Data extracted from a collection

==========

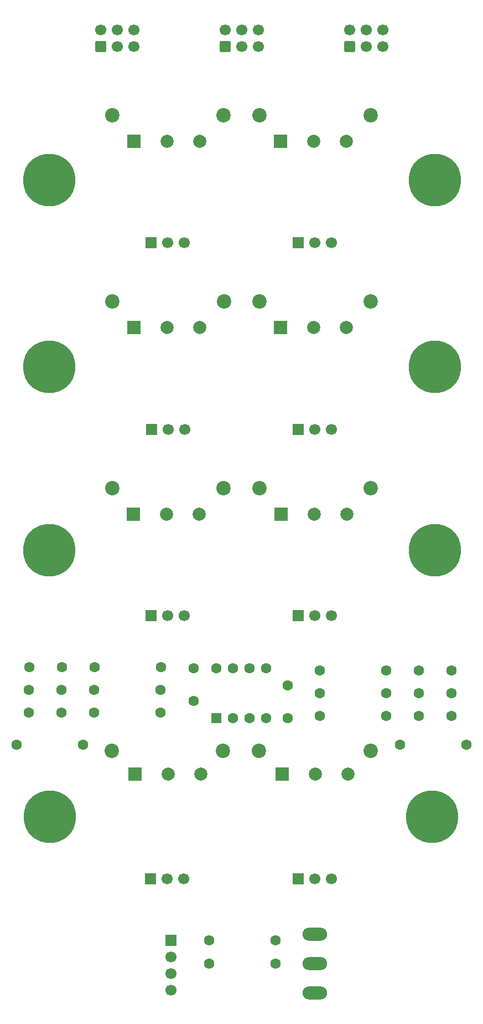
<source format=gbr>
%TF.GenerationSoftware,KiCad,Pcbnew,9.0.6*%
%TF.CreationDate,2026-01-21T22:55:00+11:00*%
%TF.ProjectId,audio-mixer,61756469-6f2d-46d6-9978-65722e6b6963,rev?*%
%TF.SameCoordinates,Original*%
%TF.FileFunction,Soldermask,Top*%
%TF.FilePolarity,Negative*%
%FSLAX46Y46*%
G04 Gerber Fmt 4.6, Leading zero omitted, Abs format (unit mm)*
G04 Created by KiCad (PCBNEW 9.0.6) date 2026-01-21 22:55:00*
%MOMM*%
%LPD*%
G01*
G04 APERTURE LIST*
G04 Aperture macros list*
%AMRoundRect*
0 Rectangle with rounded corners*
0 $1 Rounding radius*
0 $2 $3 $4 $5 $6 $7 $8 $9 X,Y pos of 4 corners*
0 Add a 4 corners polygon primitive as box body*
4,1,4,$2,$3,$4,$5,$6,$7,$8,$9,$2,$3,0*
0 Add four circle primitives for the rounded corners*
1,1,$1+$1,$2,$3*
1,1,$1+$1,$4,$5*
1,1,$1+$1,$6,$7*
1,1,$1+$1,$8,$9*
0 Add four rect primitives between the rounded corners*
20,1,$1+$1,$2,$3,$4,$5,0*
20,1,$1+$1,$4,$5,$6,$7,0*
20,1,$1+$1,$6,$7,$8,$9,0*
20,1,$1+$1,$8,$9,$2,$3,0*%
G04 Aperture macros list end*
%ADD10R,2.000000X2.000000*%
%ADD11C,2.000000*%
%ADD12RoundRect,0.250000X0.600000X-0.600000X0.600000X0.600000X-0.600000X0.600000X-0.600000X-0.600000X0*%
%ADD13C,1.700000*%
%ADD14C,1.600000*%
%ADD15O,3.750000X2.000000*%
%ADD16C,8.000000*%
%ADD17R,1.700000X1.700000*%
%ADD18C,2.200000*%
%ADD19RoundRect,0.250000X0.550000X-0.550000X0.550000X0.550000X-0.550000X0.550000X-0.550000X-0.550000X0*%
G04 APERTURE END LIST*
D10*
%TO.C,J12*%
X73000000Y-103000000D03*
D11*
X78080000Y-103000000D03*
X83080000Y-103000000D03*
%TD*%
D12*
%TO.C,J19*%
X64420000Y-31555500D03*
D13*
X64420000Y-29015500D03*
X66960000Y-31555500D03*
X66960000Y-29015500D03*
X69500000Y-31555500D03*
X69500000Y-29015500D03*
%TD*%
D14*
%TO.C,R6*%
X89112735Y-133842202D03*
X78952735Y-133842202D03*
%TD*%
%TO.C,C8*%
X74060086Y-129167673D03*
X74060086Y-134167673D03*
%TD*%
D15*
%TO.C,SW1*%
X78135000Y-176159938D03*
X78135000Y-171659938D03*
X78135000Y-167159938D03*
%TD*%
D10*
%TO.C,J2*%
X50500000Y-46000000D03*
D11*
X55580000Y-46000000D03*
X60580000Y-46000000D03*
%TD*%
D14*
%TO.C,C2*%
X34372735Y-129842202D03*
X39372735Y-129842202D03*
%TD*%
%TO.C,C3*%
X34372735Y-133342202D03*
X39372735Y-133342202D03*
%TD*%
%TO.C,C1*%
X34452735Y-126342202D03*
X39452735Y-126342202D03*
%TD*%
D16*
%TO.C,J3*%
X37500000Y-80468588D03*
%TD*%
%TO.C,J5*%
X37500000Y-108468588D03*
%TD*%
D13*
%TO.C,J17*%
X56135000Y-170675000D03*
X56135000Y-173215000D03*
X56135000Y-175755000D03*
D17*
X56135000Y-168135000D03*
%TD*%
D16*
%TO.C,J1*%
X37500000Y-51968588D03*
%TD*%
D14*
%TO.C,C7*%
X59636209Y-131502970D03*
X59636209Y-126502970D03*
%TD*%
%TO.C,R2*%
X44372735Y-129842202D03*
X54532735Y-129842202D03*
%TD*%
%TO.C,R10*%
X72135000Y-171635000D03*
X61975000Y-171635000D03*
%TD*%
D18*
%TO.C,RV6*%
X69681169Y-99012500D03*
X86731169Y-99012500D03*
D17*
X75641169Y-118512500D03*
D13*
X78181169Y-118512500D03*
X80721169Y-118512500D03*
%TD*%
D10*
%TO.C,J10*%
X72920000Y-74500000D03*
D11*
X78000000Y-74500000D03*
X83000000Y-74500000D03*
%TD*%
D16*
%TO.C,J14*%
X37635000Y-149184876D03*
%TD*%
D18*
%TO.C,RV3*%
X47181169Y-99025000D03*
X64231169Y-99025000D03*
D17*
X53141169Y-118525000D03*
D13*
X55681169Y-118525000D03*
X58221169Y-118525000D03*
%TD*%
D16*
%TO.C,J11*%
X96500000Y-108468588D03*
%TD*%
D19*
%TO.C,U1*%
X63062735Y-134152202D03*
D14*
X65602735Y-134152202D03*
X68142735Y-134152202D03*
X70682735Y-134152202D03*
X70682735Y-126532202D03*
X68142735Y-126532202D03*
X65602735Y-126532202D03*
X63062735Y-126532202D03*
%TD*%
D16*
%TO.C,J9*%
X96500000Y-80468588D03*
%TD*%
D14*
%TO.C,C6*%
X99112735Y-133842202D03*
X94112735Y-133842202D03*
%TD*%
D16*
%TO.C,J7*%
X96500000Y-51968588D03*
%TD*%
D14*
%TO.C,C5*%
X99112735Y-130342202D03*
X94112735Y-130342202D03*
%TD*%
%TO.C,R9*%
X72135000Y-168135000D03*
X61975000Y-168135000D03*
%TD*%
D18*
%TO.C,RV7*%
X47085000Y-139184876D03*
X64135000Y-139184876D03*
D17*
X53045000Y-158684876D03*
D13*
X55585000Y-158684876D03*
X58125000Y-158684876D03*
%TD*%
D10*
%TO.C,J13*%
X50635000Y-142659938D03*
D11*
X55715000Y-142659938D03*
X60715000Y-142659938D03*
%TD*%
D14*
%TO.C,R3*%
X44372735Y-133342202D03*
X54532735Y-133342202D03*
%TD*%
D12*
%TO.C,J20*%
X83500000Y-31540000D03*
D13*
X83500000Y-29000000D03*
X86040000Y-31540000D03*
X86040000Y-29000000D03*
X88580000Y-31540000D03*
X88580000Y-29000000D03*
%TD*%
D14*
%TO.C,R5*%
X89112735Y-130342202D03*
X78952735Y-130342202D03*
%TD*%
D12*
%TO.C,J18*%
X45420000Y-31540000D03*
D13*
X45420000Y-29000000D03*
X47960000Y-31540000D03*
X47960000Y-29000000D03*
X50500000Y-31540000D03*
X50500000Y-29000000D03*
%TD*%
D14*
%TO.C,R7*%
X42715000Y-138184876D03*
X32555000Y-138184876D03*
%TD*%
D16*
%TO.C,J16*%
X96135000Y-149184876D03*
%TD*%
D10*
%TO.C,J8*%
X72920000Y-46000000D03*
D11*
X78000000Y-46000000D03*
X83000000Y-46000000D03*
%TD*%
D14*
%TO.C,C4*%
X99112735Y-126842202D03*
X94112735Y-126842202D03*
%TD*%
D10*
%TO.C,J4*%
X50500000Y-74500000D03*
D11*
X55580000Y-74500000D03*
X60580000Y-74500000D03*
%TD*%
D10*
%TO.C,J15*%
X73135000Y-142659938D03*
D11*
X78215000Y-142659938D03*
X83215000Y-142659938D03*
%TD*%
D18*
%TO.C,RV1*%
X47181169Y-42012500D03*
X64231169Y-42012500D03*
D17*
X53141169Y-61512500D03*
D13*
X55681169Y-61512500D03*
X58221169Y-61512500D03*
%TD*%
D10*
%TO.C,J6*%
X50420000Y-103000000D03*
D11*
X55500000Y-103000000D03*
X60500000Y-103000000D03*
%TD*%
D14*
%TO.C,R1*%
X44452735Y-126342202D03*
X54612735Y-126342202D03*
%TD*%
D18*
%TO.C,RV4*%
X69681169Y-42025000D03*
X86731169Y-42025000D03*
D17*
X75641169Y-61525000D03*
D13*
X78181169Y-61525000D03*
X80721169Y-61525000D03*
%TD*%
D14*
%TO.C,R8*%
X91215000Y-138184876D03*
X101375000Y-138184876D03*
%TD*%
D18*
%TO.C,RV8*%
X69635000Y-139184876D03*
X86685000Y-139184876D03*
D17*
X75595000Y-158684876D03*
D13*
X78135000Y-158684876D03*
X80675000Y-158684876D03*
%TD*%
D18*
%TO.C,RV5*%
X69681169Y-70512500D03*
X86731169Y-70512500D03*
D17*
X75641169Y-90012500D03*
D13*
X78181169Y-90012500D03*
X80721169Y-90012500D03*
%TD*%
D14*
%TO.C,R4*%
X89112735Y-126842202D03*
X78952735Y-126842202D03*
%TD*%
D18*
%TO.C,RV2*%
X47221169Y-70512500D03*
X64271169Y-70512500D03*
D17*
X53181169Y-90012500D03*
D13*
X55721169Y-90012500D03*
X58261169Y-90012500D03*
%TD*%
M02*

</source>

==========

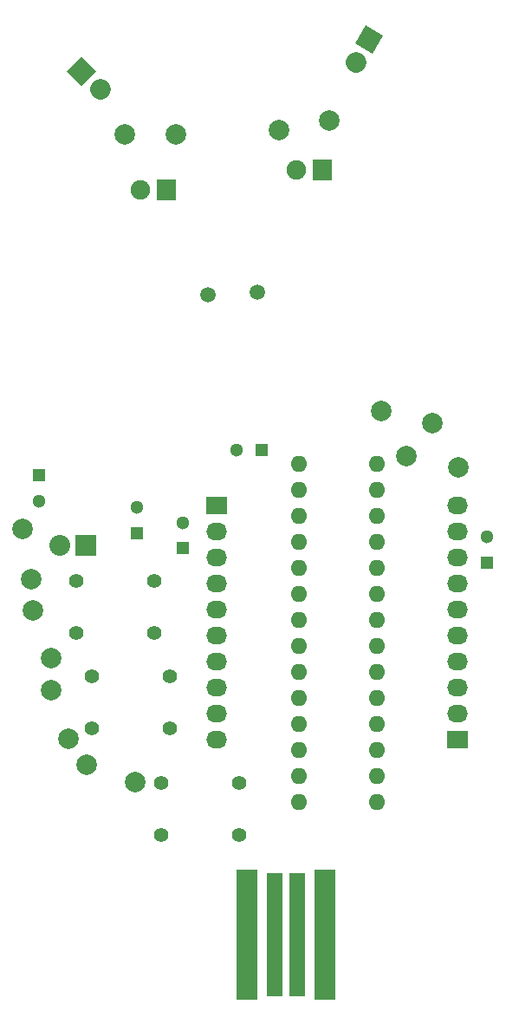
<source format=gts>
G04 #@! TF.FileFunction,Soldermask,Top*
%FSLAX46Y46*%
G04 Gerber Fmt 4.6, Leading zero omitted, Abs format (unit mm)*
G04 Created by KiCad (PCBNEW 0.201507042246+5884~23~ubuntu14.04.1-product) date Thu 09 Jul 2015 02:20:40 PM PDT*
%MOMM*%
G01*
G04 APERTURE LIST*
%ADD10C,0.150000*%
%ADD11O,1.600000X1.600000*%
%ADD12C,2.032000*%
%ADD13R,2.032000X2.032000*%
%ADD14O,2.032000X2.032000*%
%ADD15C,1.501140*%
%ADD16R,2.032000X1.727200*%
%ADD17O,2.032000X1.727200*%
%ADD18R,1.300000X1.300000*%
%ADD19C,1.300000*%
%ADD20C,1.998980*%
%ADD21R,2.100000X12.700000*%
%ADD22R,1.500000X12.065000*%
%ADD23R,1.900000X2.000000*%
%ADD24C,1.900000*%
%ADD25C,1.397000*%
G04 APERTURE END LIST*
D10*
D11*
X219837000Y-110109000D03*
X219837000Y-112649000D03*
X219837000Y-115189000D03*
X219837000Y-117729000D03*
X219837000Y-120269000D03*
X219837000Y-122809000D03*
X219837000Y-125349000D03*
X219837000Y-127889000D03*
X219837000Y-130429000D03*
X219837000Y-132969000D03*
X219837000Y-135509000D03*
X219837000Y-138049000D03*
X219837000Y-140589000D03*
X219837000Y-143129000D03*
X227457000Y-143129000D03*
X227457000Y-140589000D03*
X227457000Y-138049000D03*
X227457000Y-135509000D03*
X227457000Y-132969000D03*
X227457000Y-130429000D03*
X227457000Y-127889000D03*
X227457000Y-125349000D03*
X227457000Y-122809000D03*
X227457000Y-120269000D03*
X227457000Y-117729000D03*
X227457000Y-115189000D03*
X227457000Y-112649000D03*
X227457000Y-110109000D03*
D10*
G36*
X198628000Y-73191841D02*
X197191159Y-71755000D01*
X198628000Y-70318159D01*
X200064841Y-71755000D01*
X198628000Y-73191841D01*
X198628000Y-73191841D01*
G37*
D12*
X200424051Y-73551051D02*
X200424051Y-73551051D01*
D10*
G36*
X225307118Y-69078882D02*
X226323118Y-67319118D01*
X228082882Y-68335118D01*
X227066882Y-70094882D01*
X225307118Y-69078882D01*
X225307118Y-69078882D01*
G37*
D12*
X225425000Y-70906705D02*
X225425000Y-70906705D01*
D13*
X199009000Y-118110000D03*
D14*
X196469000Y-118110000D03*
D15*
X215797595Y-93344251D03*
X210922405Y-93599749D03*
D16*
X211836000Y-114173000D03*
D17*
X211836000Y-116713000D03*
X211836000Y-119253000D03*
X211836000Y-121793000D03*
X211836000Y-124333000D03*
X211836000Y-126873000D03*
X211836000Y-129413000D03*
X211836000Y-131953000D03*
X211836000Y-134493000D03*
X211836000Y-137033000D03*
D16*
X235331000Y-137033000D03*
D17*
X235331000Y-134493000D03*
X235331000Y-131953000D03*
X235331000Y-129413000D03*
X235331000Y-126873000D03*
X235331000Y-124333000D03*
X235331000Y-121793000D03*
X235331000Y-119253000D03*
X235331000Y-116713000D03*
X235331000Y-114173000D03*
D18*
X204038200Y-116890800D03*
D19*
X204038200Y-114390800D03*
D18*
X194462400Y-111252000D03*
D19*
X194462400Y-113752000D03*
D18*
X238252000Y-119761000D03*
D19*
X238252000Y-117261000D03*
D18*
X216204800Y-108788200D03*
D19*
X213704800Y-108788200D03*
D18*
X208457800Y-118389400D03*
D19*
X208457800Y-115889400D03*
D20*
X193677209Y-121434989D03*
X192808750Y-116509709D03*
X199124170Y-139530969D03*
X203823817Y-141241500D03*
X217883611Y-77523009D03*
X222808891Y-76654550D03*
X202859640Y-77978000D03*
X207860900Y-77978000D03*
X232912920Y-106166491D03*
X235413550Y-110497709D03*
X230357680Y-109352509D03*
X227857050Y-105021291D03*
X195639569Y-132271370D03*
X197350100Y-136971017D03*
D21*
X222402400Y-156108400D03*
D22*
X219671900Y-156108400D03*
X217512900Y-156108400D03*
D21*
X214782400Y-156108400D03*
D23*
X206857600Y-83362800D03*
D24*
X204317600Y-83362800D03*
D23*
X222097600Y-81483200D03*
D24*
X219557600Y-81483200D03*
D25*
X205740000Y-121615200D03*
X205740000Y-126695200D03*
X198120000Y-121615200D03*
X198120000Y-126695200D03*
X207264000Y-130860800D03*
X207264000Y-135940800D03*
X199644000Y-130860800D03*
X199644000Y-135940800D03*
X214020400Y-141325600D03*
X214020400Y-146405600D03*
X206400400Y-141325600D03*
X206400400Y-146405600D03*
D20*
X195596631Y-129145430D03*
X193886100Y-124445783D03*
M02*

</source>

==========

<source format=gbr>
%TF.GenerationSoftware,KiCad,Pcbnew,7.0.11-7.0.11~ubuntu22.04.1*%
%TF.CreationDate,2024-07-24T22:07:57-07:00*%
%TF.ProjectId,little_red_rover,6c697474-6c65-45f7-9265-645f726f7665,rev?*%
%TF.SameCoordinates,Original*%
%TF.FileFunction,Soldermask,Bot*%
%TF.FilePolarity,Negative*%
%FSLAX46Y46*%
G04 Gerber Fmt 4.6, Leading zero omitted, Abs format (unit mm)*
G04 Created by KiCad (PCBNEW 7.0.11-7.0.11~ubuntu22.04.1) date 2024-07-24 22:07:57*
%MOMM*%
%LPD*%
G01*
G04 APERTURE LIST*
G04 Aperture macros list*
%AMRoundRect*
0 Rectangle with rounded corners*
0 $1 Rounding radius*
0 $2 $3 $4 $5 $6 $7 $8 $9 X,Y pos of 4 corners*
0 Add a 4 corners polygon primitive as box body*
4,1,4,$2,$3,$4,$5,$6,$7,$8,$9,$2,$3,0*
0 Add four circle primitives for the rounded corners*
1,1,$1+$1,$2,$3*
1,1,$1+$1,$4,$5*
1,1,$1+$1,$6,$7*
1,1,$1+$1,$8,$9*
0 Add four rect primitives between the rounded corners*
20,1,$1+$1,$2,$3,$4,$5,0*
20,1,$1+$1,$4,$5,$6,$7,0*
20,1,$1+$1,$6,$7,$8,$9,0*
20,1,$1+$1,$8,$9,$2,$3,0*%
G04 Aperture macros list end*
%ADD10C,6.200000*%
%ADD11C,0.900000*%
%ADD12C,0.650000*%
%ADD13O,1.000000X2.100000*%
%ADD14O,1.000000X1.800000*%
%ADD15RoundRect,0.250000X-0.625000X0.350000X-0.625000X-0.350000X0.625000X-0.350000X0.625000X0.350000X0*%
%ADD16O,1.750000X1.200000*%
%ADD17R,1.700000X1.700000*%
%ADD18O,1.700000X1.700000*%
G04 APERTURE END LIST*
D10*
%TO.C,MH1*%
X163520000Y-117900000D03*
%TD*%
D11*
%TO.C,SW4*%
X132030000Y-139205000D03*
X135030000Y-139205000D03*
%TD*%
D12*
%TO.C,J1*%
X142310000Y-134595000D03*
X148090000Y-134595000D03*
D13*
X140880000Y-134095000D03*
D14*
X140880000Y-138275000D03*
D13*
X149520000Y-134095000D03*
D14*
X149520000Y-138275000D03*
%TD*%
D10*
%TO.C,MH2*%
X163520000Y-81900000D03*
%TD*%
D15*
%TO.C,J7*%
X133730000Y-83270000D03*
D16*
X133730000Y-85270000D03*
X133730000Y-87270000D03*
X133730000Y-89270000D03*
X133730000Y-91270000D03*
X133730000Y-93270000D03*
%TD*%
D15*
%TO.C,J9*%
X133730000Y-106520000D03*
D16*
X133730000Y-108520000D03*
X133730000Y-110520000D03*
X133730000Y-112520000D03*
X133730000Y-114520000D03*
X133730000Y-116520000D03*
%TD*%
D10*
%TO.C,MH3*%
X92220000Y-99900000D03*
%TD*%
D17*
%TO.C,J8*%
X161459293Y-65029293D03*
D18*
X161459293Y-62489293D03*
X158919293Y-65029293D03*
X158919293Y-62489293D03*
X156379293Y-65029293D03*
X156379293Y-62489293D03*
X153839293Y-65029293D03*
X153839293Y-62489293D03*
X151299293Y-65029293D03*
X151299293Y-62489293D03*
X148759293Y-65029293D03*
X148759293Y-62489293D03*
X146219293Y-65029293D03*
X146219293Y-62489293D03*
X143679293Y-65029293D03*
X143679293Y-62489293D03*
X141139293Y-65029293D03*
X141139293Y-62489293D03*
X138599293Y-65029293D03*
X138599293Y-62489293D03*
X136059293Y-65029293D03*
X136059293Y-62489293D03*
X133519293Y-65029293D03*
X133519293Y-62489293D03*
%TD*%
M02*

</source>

==========

**INSTRUCTIONS TO FOLLOW**: Among the records above, which lines hold the word "FileFunction"? Copy each one.

**ANSWER BOX**:
%TF.FileFunction,Soldermask,Top*%
G04 #@! TF.FileFunction,Soldermask,Top*
%TF.FileFunction,Soldermask,Bot*%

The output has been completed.